**TASK TO COMPLETE**
Reproduce the records verbatim from the line containing "Which series has the largest total" to the line containing "How many bars are there in total?", including both of those lines.

**SUPPLIED RECORDS**
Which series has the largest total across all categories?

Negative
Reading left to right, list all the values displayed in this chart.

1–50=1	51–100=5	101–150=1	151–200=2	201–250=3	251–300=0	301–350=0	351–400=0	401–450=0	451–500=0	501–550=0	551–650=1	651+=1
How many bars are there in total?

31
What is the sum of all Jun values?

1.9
...
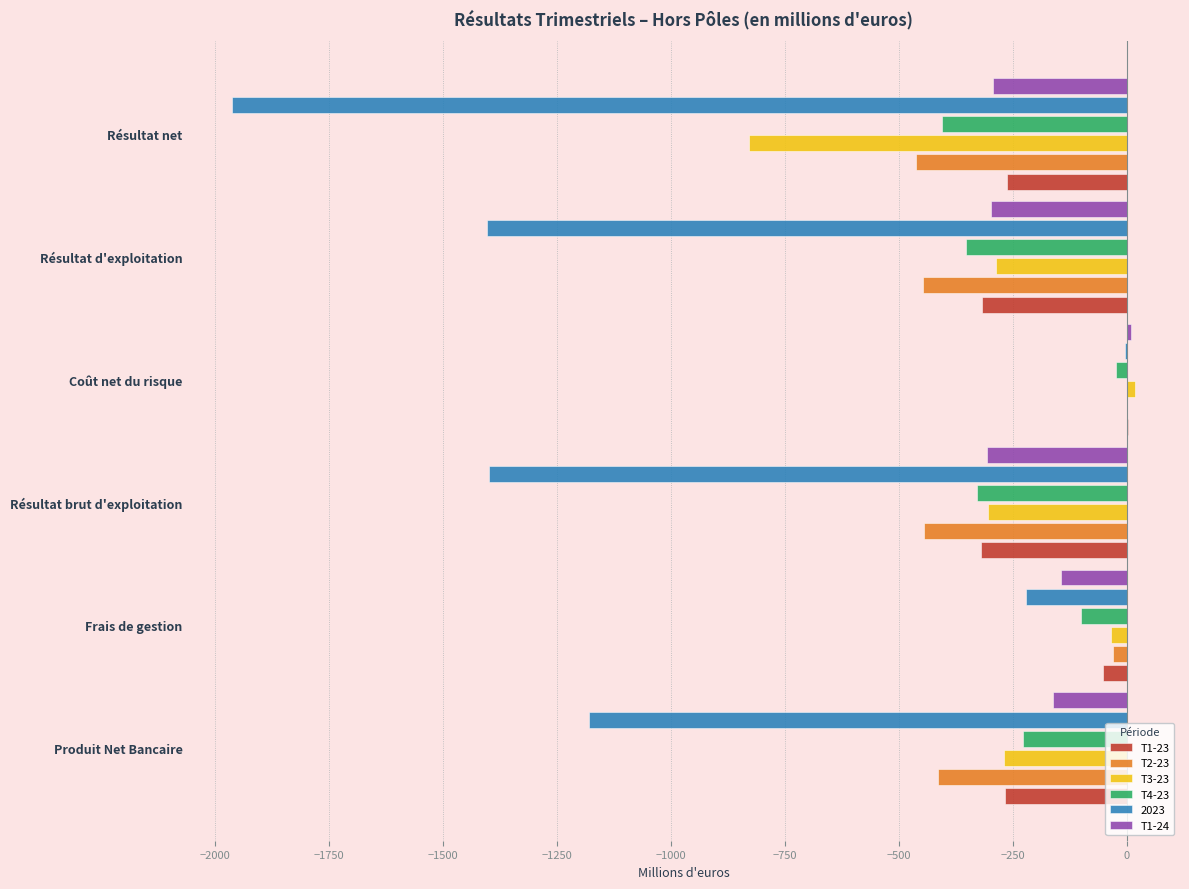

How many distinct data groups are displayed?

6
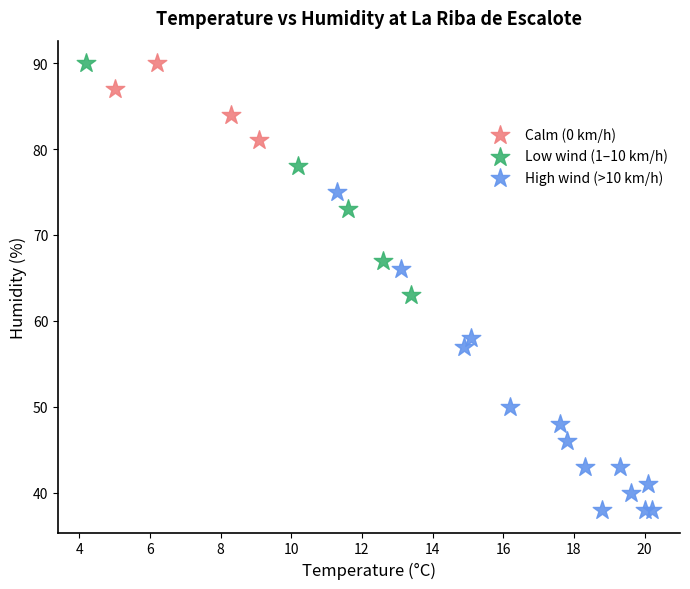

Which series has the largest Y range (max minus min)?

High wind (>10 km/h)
==
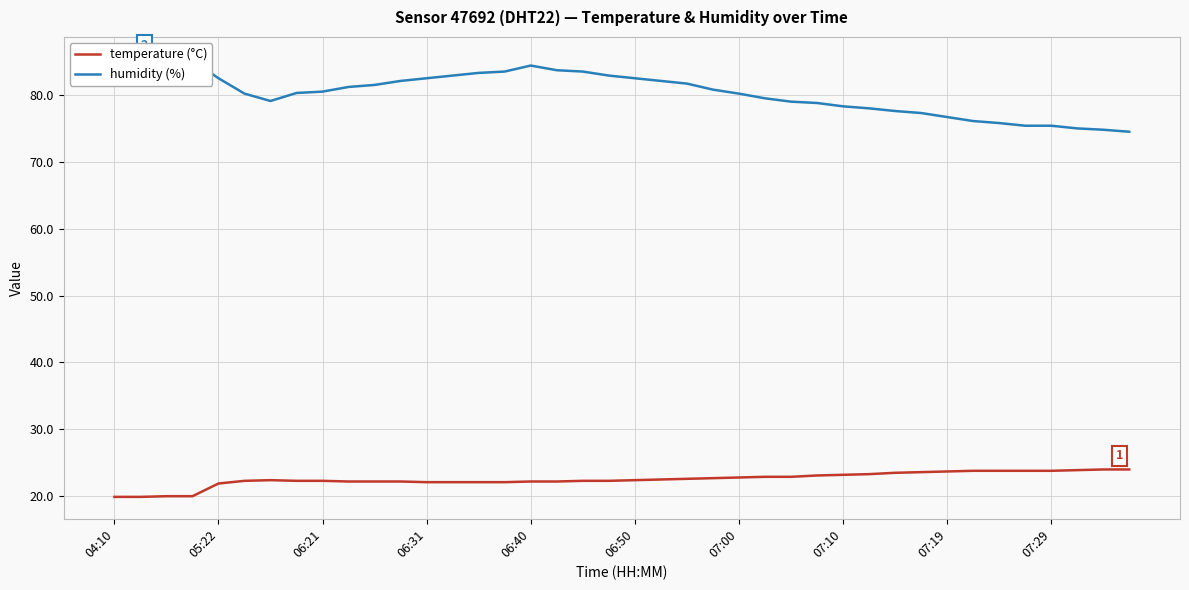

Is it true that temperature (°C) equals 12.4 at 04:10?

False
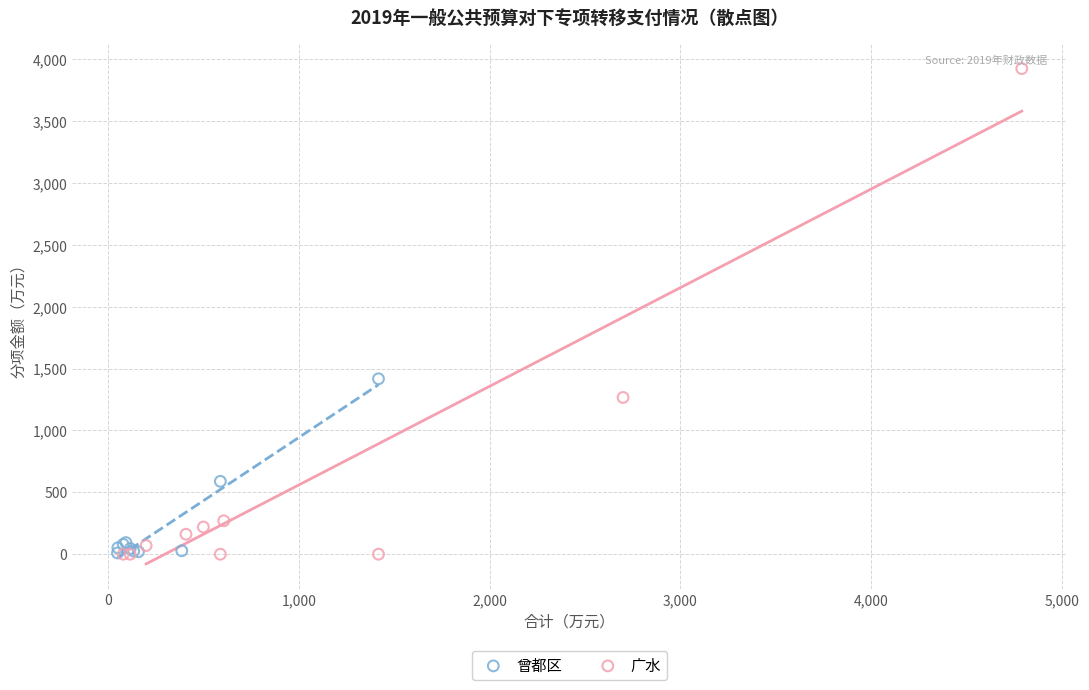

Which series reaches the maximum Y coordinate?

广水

**ANSWER AREA**
Which series has the largest total across all categories?

Negative
Reading left to right, list all the values displayed in this chart.

1–50=1	51–100=5	101–150=1	151–200=2	201–250=3	251–300=0	301–350=0	351–400=0	401–450=0	451–500=0	501–550=0	551–650=1	651+=1
How many bars are there in total?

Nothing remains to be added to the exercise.